黄安和妻子黄颖经营的这间旅店的名字十分言简意赅,就叫凰山旅馆。旅店位于凰山的半山腰上,更靠近山顶一些的一片平地上。依山而建的旅馆占地面积不算太大,大概有两个足球场那么大,供客人居住的主体建筑是一栋仿古样式的两层小楼,墙壁上爬满了绿油油的爬山虎和五颜六色的喇叭花,很是漂亮。
用廊檐和主楼连接的是旅馆老板一家所住的平房与用来吃饭聚餐的餐厅,院落中还坐落着几间用来摆放杂物和工具的仓房和饲养牲畜家禽的猪圈和鸡窝。
黄安开着的褐色面包车不紧不慢的行驶在上山的小路上。水泥铺就的车道很窄,将将能容两辆车并肩行驶。不过从上山的这一路上连一辆车都没有看到,不难看出这条小路平时应该没什么人开车上来,算是凰山旅馆的专用车道吧。
黄粱本就有晕车的毛病,平时他自己开车不会发作,这次坐在黄安开着的面包车上,车速虽然不快,但是弯道实在是有点多,没多一会儿的功夫,黄粱就感到止不住的反胃,头也像是针扎一般的疼。
“你没事吧?”张芷晴担心的皱起双眉,“我还准备晕车药了呢,放在行李箱里没拿出来...”

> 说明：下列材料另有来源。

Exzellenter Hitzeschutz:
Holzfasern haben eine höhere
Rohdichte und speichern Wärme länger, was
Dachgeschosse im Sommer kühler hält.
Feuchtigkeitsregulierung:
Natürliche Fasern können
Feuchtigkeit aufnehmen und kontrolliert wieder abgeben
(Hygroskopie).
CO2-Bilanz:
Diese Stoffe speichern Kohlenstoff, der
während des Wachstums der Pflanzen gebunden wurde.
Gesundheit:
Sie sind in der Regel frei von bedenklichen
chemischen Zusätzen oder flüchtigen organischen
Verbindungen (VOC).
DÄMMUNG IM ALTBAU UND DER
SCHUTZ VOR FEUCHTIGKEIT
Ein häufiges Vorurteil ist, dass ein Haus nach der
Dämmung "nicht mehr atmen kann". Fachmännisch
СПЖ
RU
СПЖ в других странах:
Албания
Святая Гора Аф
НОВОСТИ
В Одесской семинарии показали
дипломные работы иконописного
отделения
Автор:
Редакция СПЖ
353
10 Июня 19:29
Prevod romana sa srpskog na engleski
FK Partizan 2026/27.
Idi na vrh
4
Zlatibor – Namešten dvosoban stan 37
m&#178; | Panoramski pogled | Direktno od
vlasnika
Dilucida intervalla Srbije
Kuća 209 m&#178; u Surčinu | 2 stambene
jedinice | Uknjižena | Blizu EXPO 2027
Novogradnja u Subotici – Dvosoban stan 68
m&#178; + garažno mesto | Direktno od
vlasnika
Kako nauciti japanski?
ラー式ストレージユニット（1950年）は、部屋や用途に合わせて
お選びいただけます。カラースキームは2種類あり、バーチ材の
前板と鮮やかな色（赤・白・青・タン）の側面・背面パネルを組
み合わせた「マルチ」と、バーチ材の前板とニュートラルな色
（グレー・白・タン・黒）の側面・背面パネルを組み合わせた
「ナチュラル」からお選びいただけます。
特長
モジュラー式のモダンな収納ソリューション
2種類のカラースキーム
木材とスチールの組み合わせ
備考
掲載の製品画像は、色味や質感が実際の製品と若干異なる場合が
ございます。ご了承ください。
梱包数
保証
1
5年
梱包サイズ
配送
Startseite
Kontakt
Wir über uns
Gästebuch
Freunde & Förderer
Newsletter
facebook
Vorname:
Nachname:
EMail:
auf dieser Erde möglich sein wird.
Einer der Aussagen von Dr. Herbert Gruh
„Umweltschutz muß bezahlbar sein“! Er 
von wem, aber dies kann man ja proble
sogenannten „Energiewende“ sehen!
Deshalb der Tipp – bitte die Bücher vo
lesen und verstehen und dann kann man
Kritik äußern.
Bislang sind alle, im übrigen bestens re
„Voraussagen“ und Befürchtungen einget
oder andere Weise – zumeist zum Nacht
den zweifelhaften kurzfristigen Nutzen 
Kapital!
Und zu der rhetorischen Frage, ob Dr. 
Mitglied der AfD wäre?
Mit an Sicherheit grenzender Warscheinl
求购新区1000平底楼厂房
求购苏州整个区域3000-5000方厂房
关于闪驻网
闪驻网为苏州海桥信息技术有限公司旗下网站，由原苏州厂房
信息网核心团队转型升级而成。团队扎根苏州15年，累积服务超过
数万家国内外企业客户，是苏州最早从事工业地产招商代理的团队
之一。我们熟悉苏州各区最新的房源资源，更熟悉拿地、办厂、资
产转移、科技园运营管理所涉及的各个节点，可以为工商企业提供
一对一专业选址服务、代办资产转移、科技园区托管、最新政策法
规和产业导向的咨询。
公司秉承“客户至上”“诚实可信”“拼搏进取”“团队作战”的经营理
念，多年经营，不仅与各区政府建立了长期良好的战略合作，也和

脸色苍白的黄粱摇摇头,露出勉强的微笑,用眼神意识自己还能坚持。
“马上了啊,眼看着就到了。”眼神有些不安的黄安透过后视镜打量了黄粱一眼,“老弟,不知道你会晕车啊,是我怠慢了,我媳妇走的时候还说我应该带上点晕车药。”
黄粱摇摇头,闭上眼睛靠在车座的靠背上。
好在黄安并不是在放空话,又拐了两个弯儿后,凰山旅馆的大门和上面挂着的牌匾赫然出现在右手旁。黄安轻轻的转动方向盘,把车拐上了通向大门的小道。稳稳的将车挺好后,他说了句‘我去开门’,就跳下了车。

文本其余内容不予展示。